## Problem
Filter the data for "center" and copy matching lines.

## Study material

►

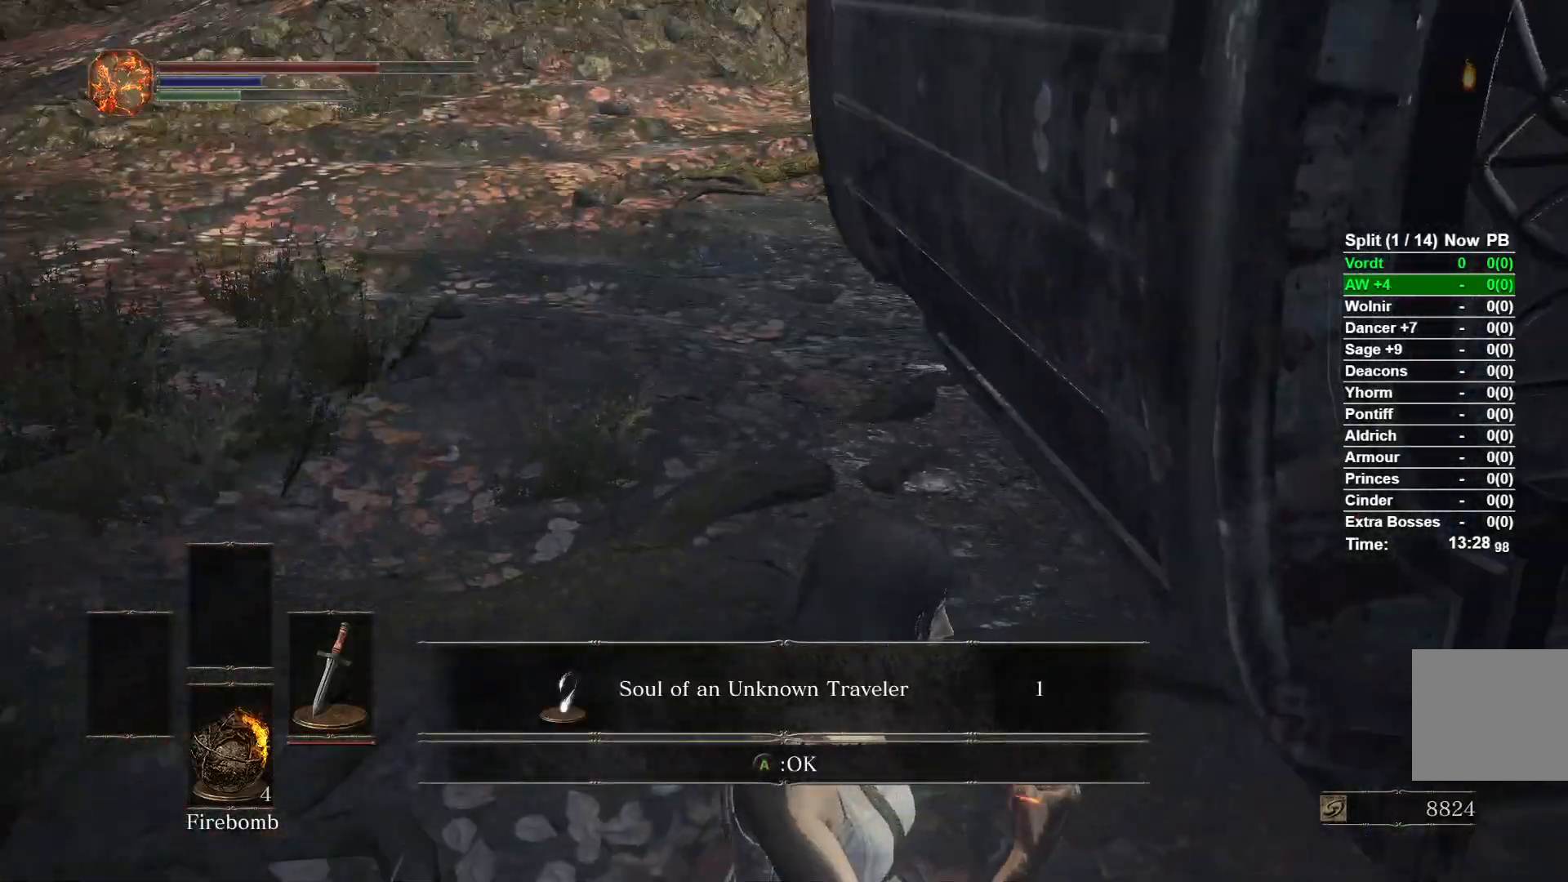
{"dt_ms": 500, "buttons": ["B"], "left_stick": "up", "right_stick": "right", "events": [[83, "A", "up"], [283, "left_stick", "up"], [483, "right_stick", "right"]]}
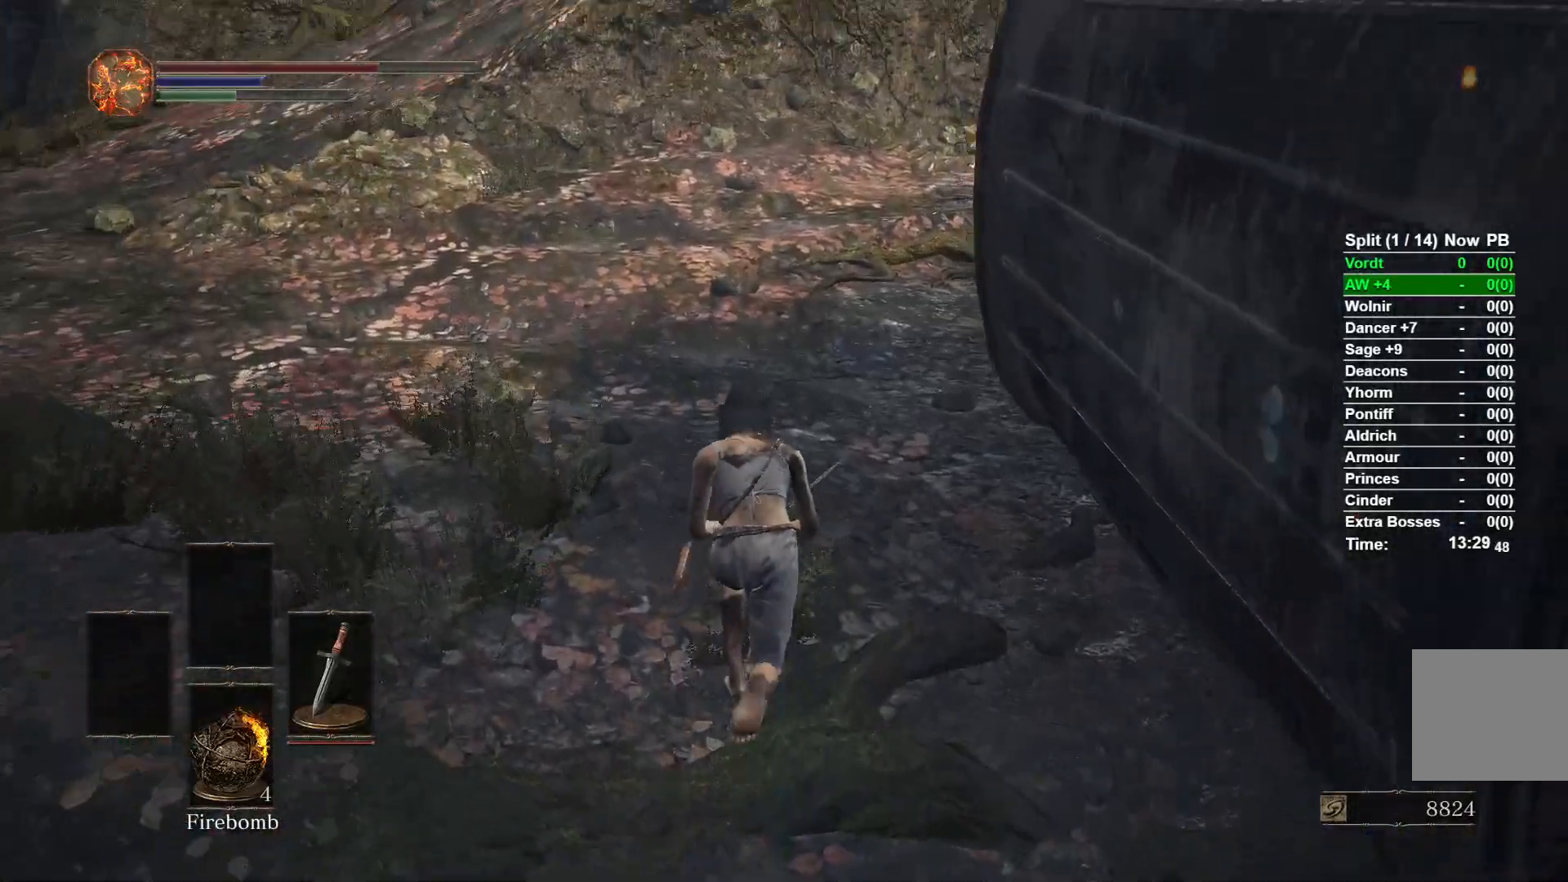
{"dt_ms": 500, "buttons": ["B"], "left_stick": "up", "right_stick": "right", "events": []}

◄
►

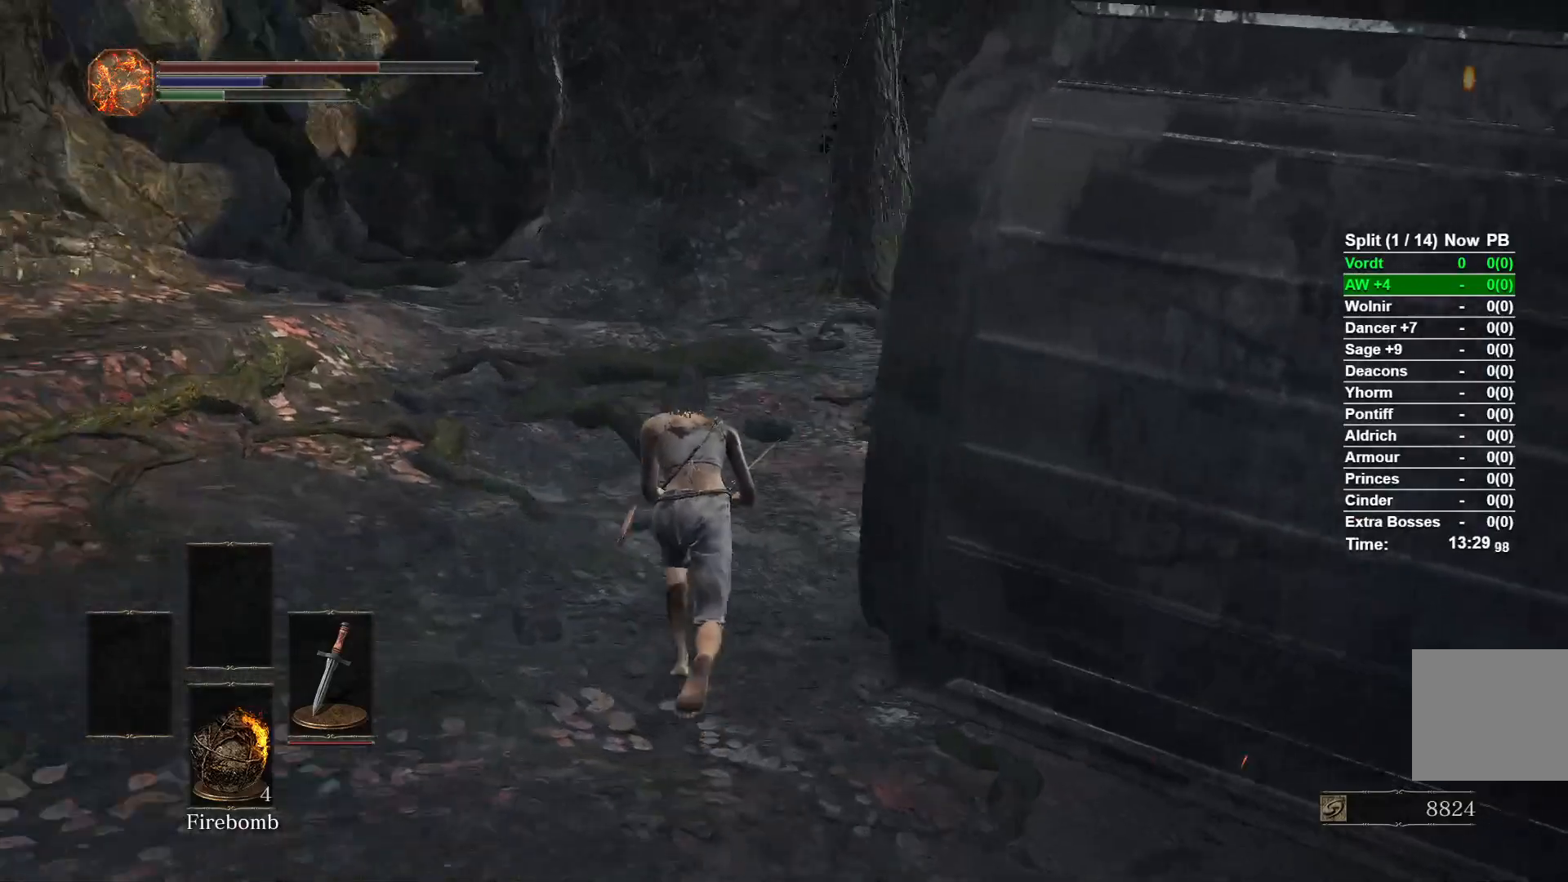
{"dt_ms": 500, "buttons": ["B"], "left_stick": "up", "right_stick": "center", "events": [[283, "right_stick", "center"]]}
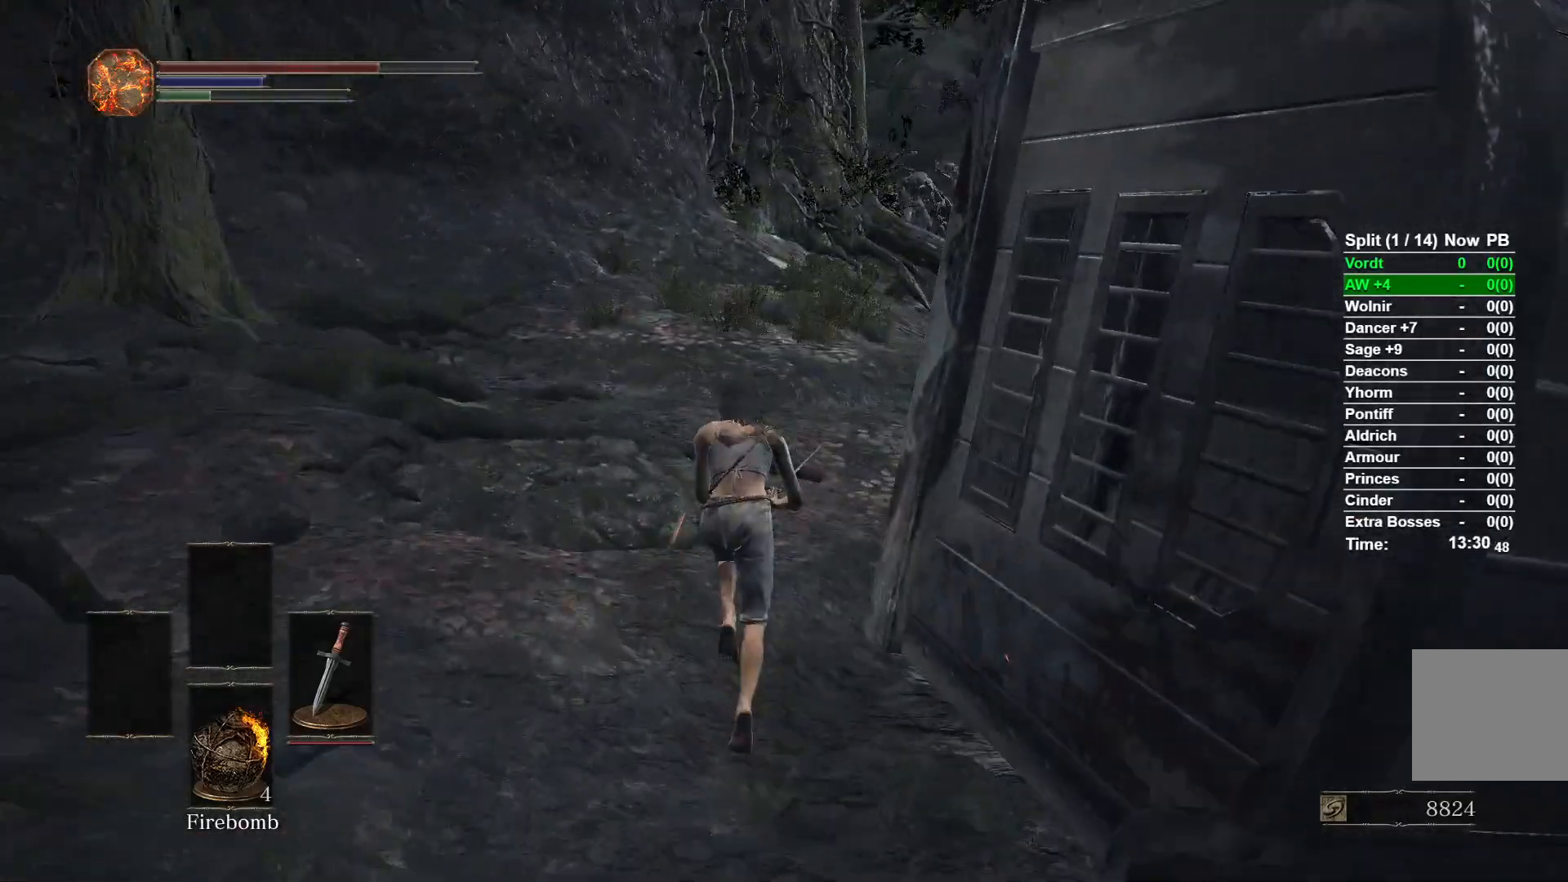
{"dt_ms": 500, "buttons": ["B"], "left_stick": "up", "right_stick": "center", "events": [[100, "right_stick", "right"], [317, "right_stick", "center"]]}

◄

## Written response
{"dt_ms": 500, "buttons": ["B"], "left_stick": "up", "right_stick": "center", "events": [[283, "right_stick", "center"]]}
{"dt_ms": 500, "buttons": ["B"], "left_stick": "up", "right_stick": "center", "events": [[100, "right_stick", "right"], [317, "right_stick", "center"]]}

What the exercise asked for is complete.